Elle s'écrase dans l'herbe fraîche d'une fin d'après midi d'automne. Louis est là, assis sur un banc, sa vieille canne abandonnée dans les feuilles rousses qui jonchent le sol. Quelques parents surveillent leurs enfants perchés sur des balançoires. Louis, lui, n'a d'yeux que pour un Louis beaucoup plus jeune, assis à quelques mètres et qui serre dans ses bras une grosse couverture. De cette couverture sort une toute petite main qui tente d'atteindre le visage de son père.
Amy se relève doucement, dans cet instant où le temps semble figé. Le vieil homme regarde la scène comme on se replonge dans son plus beau souvenir. Le jeune homme regarde les petites mains en se demandant comment des ongles peuvent être aussi minuscules. Et l'enfant regarde son père avec tout l'amour de l'univers.
Amy s'approche à pas feutrés et s’assoit à côté de son Louis. Elle lui murmure doucement :
« Louis ce n'est pas notre temps, il faut rentrer maintenant c'est dangereux ».
Sans la regarder Louis lui réponde de sa vieille voix rocailleuse : « ' ai pas le choix »
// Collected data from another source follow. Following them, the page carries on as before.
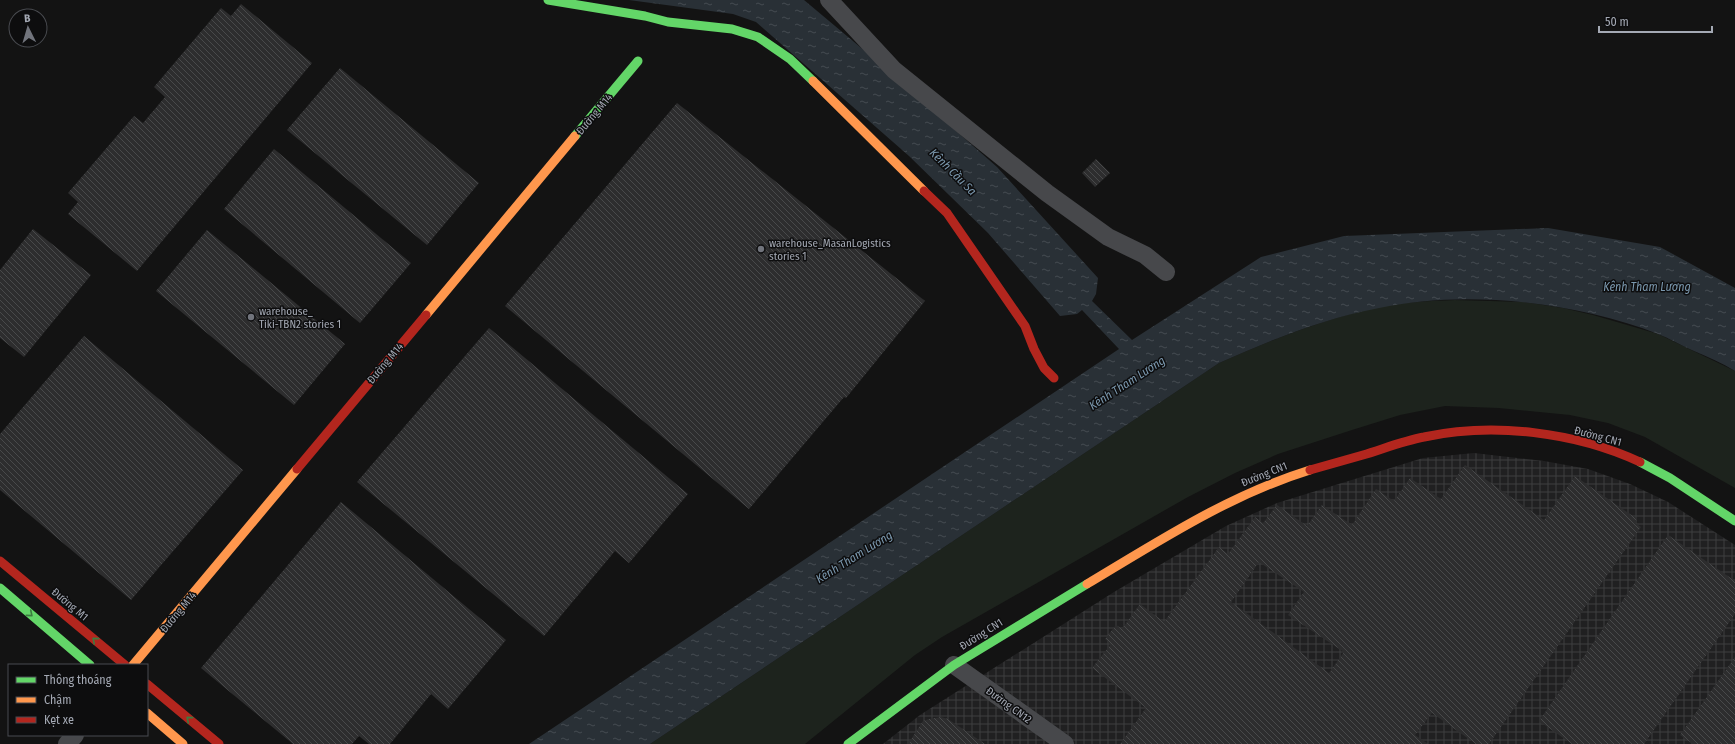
<svg xmlns="http://www.w3.org/2000/svg" width="1735" height="744" font-family="'Fira Sans Condensed',sans-serif">
<style>
.industrial{fill:url(#industrial-grid)}
.green{fill:#1d231d}
.water{fill:url(#water-ripples)}
.building{fill:url(#building-back-hatch);fill-rule:evenodd}
.lines{fill:none;stroke-linecap:round;stroke-linejoin:round}
.street{stroke:#47484b;stroke-width:18}
.fast{stroke:#63d668;stroke-width:9}
.slow{stroke:#ff974d;stroke-width:9}
.jam{stroke:#b3261e;stroke-width:9}
.oneway{stroke:#3c7c40}
.poi-dot{fill:#71747c;stroke:#0d0d0e;stroke-width:1.5}
.labels{text-anchor:middle;stroke-width:3;stroke-linejoin:round;paint-order:stroke}
.street-label{font-size:11px;fill:#a4a9b4;stroke:#0d0d0e}
.poi-label{font-size:11px;fill:#a4a9b4;stroke:#0d0d0e;text-anchor:start}
.water-label{font-size:12px;font-style:italic;fill:#7b98ae;stroke:#0d0d0e}
</style>
<defs>
<pattern id="industrial-grid" width="8" height="8" patternUnits="userSpaceOnUse"><rect width="8" height="8" fill="#202021"/><path d="M0 4h8M4 0v8" fill="none" stroke="#3d3e3f"/></pattern>
<pattern id="water-ripples" width="26" height="14" patternUnits="userSpaceOnUse"><rect width="26" height="14" fill="#293036"/><path d="M2 4q2-2 4 0t4 0M15 11q2-2 4 0t4 0" fill="none" stroke="#454b51"/></pattern>
<pattern id="building-back-hatch" width="6" height="6" patternUnits="userSpaceOnUse"><rect width="6" height="6" fill="#2d2d2e"/><path d="M-1 5l2 2M0 0l6 6M5-1l2 2" fill="none" stroke="#48494a"/></pattern>
</defs>
<rect width="100%" height="100%" fill="#131313"/>
<path class="industrial" d="M 1474,453 L 1544,461 L 1588,469 L 1630,484 L 1668,502 L 1735,545 L 1735,744 L 883,744 L 920,715 L 1114,592 L 1226,526 L 1277,503 L 1423,458 Z"/>
<path class="green" d="M 1455,300 L 1524,302 L 1563,308 L 1593,315 L 1658,334 L 1735,371 L 1735,488 L 1645,437 L 1608,423 L 1570,415 L 1499,408 L 1445,406 L 1400,415 L 1352,430 L 1278,454 L 1235,473 L 1188,497 L 942,637 L 915,655 L 805,744 L 650,744 L 1219,363 C 1271,340 1323,319 1379,307 C 1404,302 1430,301 1455,300 Z"/>
<path class="water" d="M 629,0 L 804,0 L 872,57 L 997,167 L 1098,278 L 1096,294 L 1092,301 L 1132,340 L 1261,257 L 1344,236 L 1548,228 L 1660,247 L 1735,288 L 1735,371 C 1722,363 1708,357 1694,351 C 1682,346 1671,339 1658,334 C 1577,302 1465,289 1379,308 C 1322,319 1271,340 1219,363 L 650,744 L 529,744 L 1119,349 L 1082,310 L 1077,314 L 1060,316 L 988,233 L 909,156 L 756,22 L 733,14 Z"/>
<path class="building" d="M 241,4 L 312,63 L 137,271 L 68,214 L 78,202 L 68,193 L 134,116 L 143,123 L 165,97 L 154,87 L 221,8 L 231,16 Z
M 340,68 L 479,183 L 427,245 L 287,130 Z
M 677,103 L 925,301 L 846,398 L 844,397 L 749,509 L 505,306 Z
M 274,149 L 411,263 L 360,323 L 224,209 Z
M 1096,159 L 1110,173 L 1095,187 L 1082,173 Z
M 33,229 L 91,275 L 24,357 L 0,338 L 0,270 Z
M 207,230 L 345,344 L 294,405 L 156,291 Z
M 489,328 L 688,494 L 629,563 L 615,551 L 544,636 L 357,482 Z
M 84,336 L 243,470 L 131,600 L 0,490 L 0,434 Z
M 1465,465 L 1544,520 L 1575,476 L 1637,519 L 1635,523 L 1641,527 L 1489,744 L 1476,744 L 1432,713 L 1415,735 L 1428,744 L 1120,744 L 1146,708 L 1092,668 L 1111,644 L 1105,639 L 1116,625 L 1122,629 L 1140,604 L 1164,622 L 1219,547 L 1228,554 L 1255,517 L 1263,523 L 1277,505 L 1307,526 L 1322,505 L 1352,525 L 1376,489 L 1394,501 L 1410,478 L 1441,499 ZM 1259,562 L 1304,592 L 1288,615 L 1344,652 L 1329,673 L 1231,602 Z
M 341,502 L 506,640 L 448,709 L 431,694 L 390,744 L 369,744 L 359,736 L 352,744 L 293,744 L 201,668 Z
M 1668,535 L 1735,581 L 1735,614 L 1644,744 L 1572,744 L 1539,721 Z
M 1735,657 L 1735,744 L 1693,744 L 1680,735 Z
M 941,717 L 948,719 L 985,744 L 908,744 L 923,721 L 929,719 Z"/>
<g class="lines">
<path class="street" d="M 829,0 L 894,70 L 1047,193 L 1108,237 L 1145,255 L 1166,272
M 954,665 L 1065,744
M 67,744 L 75,735"/>
<path class="fast" d="M 548,0 L 645,16 L 668,22 L 732,29 L 758,37 L 790,59 L 813,81
M 575,136 L 638,61
M 1640,462 L 1670,478 L 1735,521
M 0,588 L 90,665
M 848,744 L 954,665 L 1087,584"/>
<path class="slow" d="M 813,81 L 924,191
M 426,315 L 575,136
M 1087,584 C 1159,541 1229,495 1310,470
M 133,665 L 297,469
M 147,713 L 183,744"/>
<path class="jam" d="M 924,191 L 947,213 L 1025,326 L 1034,349 L 1044,368 L 1054,378
M 297,469 L 426,315
M 1310,470 C 1328,465 1345,460 1363,455 C 1383,449 1403,441 1424,437 C 1494,422 1575,432 1640,462
M 0,561 L 125,665
M 147,684 L 219,744"/>
</g>
<defs><path id="oneway-chevron" d="M-2-3.5L2.5 0L-2 3.5" fill="none" stroke-width="1.6" stroke-linecap="round" stroke-linejoin="round"/></defs>
<g class="oneway">
<use href="#oneway-chevron" transform="translate(30 614) rotate(40)"/>
<use href="#oneway-chevron" transform="translate(95 640) rotate(-140)"/>
<use href="#oneway-chevron" transform="translate(189 719) rotate(-140)"/>
</g>
<g class="poi-dot">
<circle cx="761" cy="249" r="4"/>
<circle cx="251" cy="317" r="4"/>
</g>
<g class="labels">
<g class="street-label">
<text transform="translate(594 114) rotate(-50)" y="4">Đường M14</text>
<text transform="translate(385 363) rotate(-50)" y="4">Đường M14</text>
<text transform="translate(1598 436) rotate(15)" y="4">Đường CN1</text>
<text transform="translate(1264 474) rotate(-22)" y="4">Đường CN1</text>
<text transform="translate(70 604) rotate(40)" y="4">Đường M1</text>
<text transform="translate(178 612) rotate(-50)" y="4">Đường M14</text>
<text transform="translate(981 634) rotate(-32)" y="4">Đường CN1</text>
<text transform="translate(1009 705) rotate(36)" y="4">Đường CN12</text>
</g>
<g class="poi-label">
<text x="769" y="247">warehouse_MasanLogistics<tspan x="769" dy="13">stories 1</tspan></text>
<text x="259" y="315">warehouse_<tspan x="259" dy="13">Tiki-TBN2 stories 1</tspan></text>
</g>
<g class="water-label">
<text transform="translate(953 172) rotate(45)" y="4">Kênh Cầu Sa</text>
<text x="1647" y="291">Kênh Tham Lương</text>
<text transform="translate(1127 383) rotate(-33)" y="4">Kênh Tham Lương</text>
<text transform="translate(854 557) rotate(-32)" y="4">Kênh Tham Lương</text>
</g>
</g>
<rect x="8" y="664" width="140" height="72" fill="#0d0d0e" stroke="#494b50"/>
<rect x="16" y="677" width="20" height="6" fill="#63d668" stroke="#494b50"/>
<text x="44" y="684" font-size="12" fill="#a4a9b4">Thông thoáng</text>
<rect x="16" y="697" width="20" height="6" fill="#ff974d" stroke="#494b50"/>
<text x="44" y="704" font-size="12" fill="#a4a9b4">Chậm</text>
<rect x="16" y="717" width="20" height="6" fill="#b3261e" stroke="#494b50"/>
<text x="44" y="724" font-size="12" fill="#a4a9b4">Kẹt xe</text>
<g transform="translate(28 28) rotate(355)"><circle r="19" fill="#0d0d0e" stroke="#494b50"/>
<path d="M0-3L7 15L0 10L-7 15Z" fill="#71747c"/>
<text y="-6" font-size="11" font-weight="bold" text-anchor="middle" fill="#a4a9b4">B</text>
</g>
<path d="M1599 26v6h113v-6" fill="none" stroke="#a4a9b4" stroke-width="2"/>
<text x="1605" y="26" font-size="12" fill="#a4a9b4" stroke="#0d0d0e" stroke-width="3" paint-order="stroke">50 m</text>
</svg>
C'est la première fois qu'Amy entend Louis répondre lucidement à une question
« Le choix de quoi Louis ? »
« Il vient jamais me voir. Alors c'est moi qui vient. »
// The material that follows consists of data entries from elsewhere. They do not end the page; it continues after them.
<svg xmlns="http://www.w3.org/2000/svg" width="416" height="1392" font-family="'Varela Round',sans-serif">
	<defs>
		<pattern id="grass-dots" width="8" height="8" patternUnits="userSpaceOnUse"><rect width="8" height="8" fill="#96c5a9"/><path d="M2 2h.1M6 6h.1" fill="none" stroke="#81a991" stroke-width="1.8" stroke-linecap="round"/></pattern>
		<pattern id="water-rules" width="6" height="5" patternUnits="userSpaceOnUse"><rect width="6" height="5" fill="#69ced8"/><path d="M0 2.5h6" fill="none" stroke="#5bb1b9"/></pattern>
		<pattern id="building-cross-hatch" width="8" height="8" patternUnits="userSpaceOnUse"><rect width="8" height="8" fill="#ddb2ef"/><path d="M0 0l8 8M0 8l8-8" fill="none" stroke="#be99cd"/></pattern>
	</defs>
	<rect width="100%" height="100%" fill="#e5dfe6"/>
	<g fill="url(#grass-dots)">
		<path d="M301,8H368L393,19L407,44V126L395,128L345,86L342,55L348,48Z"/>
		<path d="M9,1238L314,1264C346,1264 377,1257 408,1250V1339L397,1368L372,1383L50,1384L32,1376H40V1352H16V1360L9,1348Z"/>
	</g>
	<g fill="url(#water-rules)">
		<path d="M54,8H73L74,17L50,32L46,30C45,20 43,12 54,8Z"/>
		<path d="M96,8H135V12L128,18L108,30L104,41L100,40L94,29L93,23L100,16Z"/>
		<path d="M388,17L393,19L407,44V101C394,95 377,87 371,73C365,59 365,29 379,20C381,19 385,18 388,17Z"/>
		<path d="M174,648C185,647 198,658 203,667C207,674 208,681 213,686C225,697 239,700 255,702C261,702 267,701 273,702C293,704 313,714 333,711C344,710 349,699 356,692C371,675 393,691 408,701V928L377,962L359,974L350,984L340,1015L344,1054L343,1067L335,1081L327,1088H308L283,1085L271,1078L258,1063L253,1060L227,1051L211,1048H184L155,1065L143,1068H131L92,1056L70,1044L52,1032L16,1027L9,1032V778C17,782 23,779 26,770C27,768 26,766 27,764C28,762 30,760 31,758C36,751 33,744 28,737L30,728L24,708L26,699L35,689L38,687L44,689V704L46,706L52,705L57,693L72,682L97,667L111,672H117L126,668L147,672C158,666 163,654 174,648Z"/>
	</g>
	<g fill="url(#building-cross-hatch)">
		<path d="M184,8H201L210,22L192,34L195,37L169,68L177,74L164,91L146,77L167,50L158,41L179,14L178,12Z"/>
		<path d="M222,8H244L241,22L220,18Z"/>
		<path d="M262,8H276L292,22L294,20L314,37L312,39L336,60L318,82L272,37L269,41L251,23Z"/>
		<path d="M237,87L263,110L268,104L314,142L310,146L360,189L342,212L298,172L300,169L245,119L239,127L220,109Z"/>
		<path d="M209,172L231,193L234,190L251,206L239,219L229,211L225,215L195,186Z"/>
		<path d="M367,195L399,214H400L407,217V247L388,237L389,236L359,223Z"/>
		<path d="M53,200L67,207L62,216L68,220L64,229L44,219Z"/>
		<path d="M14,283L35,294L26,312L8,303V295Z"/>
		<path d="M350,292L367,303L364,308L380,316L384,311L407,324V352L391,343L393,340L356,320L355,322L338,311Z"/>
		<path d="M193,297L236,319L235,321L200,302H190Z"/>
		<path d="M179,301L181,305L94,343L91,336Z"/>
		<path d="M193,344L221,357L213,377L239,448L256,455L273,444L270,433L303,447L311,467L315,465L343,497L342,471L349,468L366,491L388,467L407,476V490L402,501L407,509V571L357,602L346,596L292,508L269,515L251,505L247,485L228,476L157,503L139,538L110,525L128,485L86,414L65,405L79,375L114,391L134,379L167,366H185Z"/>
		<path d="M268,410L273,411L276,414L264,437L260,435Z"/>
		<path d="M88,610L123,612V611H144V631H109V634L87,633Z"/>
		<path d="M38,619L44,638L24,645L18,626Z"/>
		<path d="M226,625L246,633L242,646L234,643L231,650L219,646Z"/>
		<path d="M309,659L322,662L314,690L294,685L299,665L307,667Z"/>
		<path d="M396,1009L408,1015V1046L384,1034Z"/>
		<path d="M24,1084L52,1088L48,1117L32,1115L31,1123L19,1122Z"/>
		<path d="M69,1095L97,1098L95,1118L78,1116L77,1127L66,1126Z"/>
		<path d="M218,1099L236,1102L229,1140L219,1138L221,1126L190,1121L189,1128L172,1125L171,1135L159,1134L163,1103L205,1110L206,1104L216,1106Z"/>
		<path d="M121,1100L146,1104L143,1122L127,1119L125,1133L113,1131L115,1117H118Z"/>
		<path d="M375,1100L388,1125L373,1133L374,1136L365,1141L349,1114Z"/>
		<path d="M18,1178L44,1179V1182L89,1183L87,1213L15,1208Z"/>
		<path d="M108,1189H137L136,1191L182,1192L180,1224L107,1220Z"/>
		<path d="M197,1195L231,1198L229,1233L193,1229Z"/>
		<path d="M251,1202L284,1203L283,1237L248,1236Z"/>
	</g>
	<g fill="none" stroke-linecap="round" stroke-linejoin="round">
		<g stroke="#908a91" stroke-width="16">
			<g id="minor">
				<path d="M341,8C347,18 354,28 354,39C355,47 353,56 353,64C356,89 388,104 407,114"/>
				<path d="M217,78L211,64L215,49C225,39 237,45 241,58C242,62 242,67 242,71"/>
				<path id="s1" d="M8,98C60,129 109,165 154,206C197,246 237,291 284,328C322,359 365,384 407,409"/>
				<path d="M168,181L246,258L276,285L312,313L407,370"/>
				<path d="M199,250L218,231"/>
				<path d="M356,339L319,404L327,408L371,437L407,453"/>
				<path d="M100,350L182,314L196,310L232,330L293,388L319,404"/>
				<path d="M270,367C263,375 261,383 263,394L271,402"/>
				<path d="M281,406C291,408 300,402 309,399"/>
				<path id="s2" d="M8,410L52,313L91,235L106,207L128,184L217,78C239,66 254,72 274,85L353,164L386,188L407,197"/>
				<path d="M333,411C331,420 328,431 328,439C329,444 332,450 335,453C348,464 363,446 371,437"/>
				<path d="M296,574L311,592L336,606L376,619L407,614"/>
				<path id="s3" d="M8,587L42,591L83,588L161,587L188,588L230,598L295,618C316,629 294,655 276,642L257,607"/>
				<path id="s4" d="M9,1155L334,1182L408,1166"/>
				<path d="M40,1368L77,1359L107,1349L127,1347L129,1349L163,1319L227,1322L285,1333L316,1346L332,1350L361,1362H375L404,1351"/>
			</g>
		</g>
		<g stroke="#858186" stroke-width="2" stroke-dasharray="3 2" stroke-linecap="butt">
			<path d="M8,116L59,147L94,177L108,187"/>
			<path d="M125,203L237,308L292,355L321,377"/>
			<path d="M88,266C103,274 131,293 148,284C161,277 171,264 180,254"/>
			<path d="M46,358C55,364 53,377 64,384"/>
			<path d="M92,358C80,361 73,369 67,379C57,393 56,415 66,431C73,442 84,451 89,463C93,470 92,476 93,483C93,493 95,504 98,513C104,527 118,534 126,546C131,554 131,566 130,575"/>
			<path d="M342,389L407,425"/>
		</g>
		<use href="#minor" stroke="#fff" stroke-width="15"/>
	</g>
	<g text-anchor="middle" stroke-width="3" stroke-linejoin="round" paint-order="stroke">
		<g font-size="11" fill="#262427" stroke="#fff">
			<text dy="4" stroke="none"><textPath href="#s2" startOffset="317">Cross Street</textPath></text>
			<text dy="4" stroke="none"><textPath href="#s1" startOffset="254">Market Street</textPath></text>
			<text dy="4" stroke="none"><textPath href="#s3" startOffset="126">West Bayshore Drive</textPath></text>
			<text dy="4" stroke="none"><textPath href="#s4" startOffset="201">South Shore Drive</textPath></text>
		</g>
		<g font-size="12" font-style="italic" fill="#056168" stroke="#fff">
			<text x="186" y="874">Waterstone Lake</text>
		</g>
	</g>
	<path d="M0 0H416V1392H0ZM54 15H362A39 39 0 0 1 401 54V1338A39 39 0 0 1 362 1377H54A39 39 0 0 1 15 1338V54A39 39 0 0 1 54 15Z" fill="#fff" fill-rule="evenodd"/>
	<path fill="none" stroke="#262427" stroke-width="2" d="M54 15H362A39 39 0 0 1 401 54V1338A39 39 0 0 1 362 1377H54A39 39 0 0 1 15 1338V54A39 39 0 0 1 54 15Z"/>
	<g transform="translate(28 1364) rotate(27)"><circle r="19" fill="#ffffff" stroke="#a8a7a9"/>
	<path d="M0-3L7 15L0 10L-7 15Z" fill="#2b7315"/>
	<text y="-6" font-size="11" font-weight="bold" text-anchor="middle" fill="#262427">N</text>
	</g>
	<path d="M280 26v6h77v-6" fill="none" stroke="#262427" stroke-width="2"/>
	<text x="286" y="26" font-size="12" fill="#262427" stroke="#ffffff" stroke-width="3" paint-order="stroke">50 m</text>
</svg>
De grosses larmes roulent sur ses joues et se scindent en autant de petits ruisseaux que Louis a de rides. Sur son banc le jeune Louis profite de son bonheur total et présent, sans penser au temps qui passera, aux compétitions d'équitation, aux diplômes, aux agendas surchargés ou à la vieillesse.
Amy pose la main sur la vieille main osseuse. Dans quelques minutes le jeune papa recouvrira les petits bras de son fils et rentrera dans son foyer avant la nuit. Dans quelque minutes Amy raccompagnera le vieux monsieur aux Lilas et aura sûrement une conversation téléphonique avec un fils beaucoup trop absent. Dans quelques minutes. Mais parce que certaines minutes valent le risque de morceler tout l'univers et l'espace temps, Amy garda le silence et laissa un vieux monsieur se regarder vivre les plus beaux instants de sa vie.